We consider stationary perturbations to Couette–Poiseuille flows. These may be considered to be related to far downstream/upstream entry/end effects in flow inside long cavities and channels. Three distinct classes of basic flow are considered, all of which are exact solutions of the Navier–Stokes equations. We first study the problem in the case of Poiseuille flow, and are able to explain a previous discrepancy between fully numerical results, and asymptotic theory valid for large Reynolds numbers, R. The second case, which may be derived from a combination of an imposed streamwise pressure gradient and sliding of the upper channel wall, is for the particular situation where the flow on the lower surface is on the verge of reversing direction. The third case is relevant to the flow inside a long driven cavity (with closed ends, no imposed streamwise pressure gradient and no net mass flux). The flow is driven exclusively by a sliding top wall and mass conservation demands that the flow is no longer unidirectional.

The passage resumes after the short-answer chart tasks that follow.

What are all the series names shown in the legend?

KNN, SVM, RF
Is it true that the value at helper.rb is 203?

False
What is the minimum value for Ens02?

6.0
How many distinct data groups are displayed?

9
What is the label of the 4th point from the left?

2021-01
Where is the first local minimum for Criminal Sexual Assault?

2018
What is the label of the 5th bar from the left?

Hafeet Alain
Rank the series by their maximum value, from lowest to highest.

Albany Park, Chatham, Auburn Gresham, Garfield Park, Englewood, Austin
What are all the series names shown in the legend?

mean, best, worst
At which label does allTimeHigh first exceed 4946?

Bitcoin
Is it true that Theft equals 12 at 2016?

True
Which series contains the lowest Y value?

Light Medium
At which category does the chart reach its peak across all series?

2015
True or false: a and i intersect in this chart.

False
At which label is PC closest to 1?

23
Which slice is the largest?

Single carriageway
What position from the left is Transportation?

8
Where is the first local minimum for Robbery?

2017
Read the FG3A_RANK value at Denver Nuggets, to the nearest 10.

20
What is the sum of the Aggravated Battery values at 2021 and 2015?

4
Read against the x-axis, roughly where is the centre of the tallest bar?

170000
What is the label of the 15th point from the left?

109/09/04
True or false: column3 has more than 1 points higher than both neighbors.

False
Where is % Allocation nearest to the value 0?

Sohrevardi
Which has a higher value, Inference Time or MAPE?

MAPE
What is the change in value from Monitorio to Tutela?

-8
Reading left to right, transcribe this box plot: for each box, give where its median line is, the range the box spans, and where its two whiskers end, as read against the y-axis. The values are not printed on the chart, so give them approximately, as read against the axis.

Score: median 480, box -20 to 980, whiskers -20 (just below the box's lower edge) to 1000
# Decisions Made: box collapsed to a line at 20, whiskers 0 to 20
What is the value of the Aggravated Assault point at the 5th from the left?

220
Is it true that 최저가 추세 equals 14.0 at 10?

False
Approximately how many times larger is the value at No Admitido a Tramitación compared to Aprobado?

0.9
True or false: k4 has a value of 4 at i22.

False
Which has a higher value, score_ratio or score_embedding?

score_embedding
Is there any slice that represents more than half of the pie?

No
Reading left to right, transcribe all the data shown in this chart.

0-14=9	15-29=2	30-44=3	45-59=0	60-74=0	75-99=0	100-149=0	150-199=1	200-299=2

For low Reynolds numbers, the stationary eigenvalues in all cases considered are complex (and hence are not monotonic in the streamwise direction). Indeed as R → 0 the eigenvalues become completely independent of the base profile. As the Reynolds number is increased, the eigenvalues generally undergo a number of branching processes switching between being complex and real (and vice versa) in nature, and at large Reynolds numbers fall broadly into three distinct categories, namely O(1), O(R−1/7) and O(1/R). In this limit the eigenvalues may be either complex or real (tending to monotonic eigensolutions in the streamwise direction).

Of particular interest are certain of the O(1) eigensolutions for the ‘driven-cavity’ problem, in the high-Reynolds-number limit; these turn out to be highly oscillatory (WKB-type) over much of the cavity section.

In all three cases, we use a combination of numerical and asymptotic techniques, and a thorough comparison between results thus obtained is made.